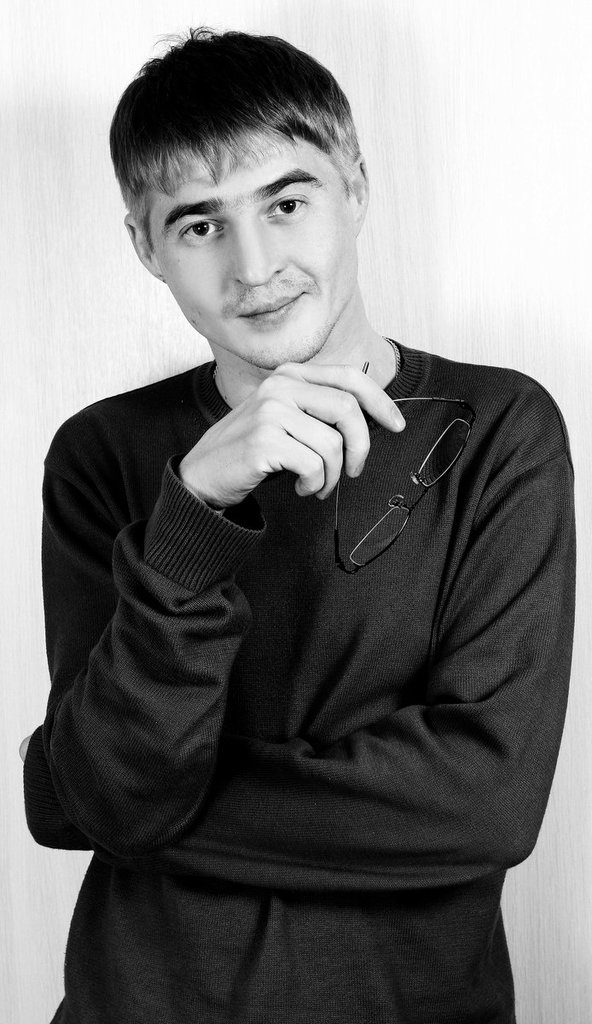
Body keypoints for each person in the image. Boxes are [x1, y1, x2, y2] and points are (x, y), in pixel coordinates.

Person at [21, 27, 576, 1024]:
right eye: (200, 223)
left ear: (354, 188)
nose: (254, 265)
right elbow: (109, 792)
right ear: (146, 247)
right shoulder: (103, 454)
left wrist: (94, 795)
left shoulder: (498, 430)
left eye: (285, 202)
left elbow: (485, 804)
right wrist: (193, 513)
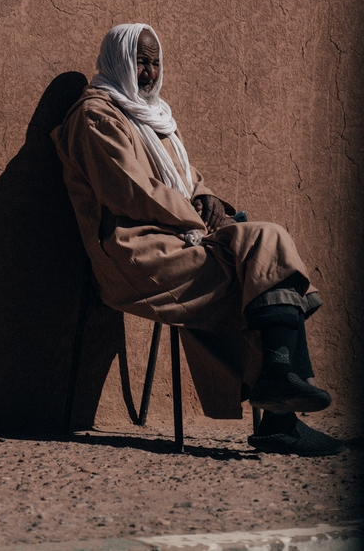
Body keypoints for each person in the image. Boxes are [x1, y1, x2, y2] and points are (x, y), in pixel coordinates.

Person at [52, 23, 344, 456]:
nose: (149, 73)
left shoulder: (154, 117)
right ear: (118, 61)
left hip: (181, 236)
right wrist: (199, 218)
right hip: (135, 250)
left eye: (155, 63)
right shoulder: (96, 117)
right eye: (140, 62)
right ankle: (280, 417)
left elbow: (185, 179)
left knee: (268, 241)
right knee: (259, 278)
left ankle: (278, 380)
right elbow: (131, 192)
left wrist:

************

Exercise aim — Without the pictures, repeat exactly the lines running from the line containing "left eye: (285, 202)" through the end of the data, both ends included.

Response for this exercise —
left eye: (285, 202)
left elbow: (485, 804)
right wrist: (193, 513)
Body keypoints for each person in the image. Boxes are [x1, y1, x2, y2] and points are (x, y), in pixel coordinates.

Person at [52, 23, 344, 456]:
nose: (149, 73)
left shoulder: (154, 117)
right ear: (118, 61)
left hip: (181, 236)
right wrist: (199, 218)
right hip: (135, 250)
left eye: (155, 63)
right shoulder: (96, 117)
right eye: (140, 62)
right ankle: (280, 417)
left elbow: (185, 179)
left knee: (268, 241)
right knee: (259, 278)
left ankle: (278, 380)
right elbow: (131, 192)
left wrist:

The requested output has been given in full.